O MPE sustenta que no caso estão presentes duas qualificadoras –a do feminicídio e a do motivo fútil – uma delas poderá ser utilizada para qualificar a conduta e a excedente servirá para agravar a pena.
Segundo o MPE, no caso, o motivo fútil deveria ser utilizado para qualificar o crime, abrindo-se a possibilidade de aplicação da agravante contida no artigo 61, inciso II, f, do Código Penal na segunda fase da dosimetria.
Porém, o ministro do STJ João Otávio de Noronha, em decisão proferida em 02 de agosto deste ano, entendeu que a irresignação recursal não merece prosperar.

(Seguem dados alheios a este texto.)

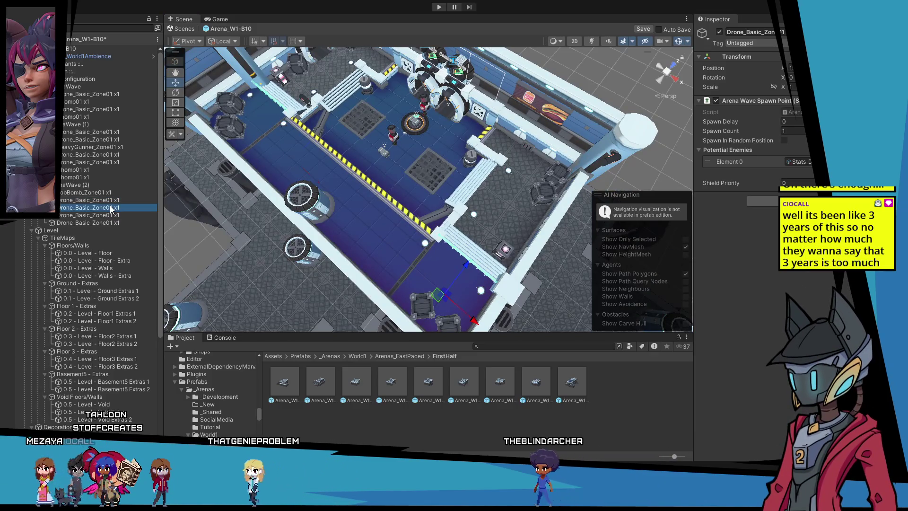
left_click_drag(318, 187, 261, 146)
left_click(188, 260)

“Colhe-se dos autos que o recorrido, após provimento parcial do recurso de apelação, restou condenado à pena de 34 anos e 6 meses de reclusão, em regime inicial fechado, pelos delitos de homicídio (duplamente) qualificado e aborto provocado por terceiro, em concurso material. Relativamente ao crime de homicídio, reconheceu-se que foi praticado contra mulher em virtude da condição de sexo feminino, circunstância utilizada para qualificar a conduta criminosa. Por essa razão, entendeu-se pela impossibilidade de utilizar a circunstância do artigo 61, II, f, do Código Penal para agravar a pena” cita trecho da decisão.
Conforme o ministro, o acórdão do TJMT é claro em afirmar que na segunda fase, o fato do homicídio ter sido praticado contra mulher em virtude da condição de sexo feminino foi utilizado para qualificar a conduta, de modo que o reconhecimento concomitante da agravante da violência doméstica, com a qualificadora do feminicídio, ofende o princípio do non bis in idem.
“Na hipótese vertente, no entanto, verifico que o fato de o crime ter sido perpetrado contra mulher em razão de gênero foi considerado para qualificar o crime, conforme se detalhou alhures, enquanto a futilidade foi utilizada para exasperar a pena-base” cita o ministro.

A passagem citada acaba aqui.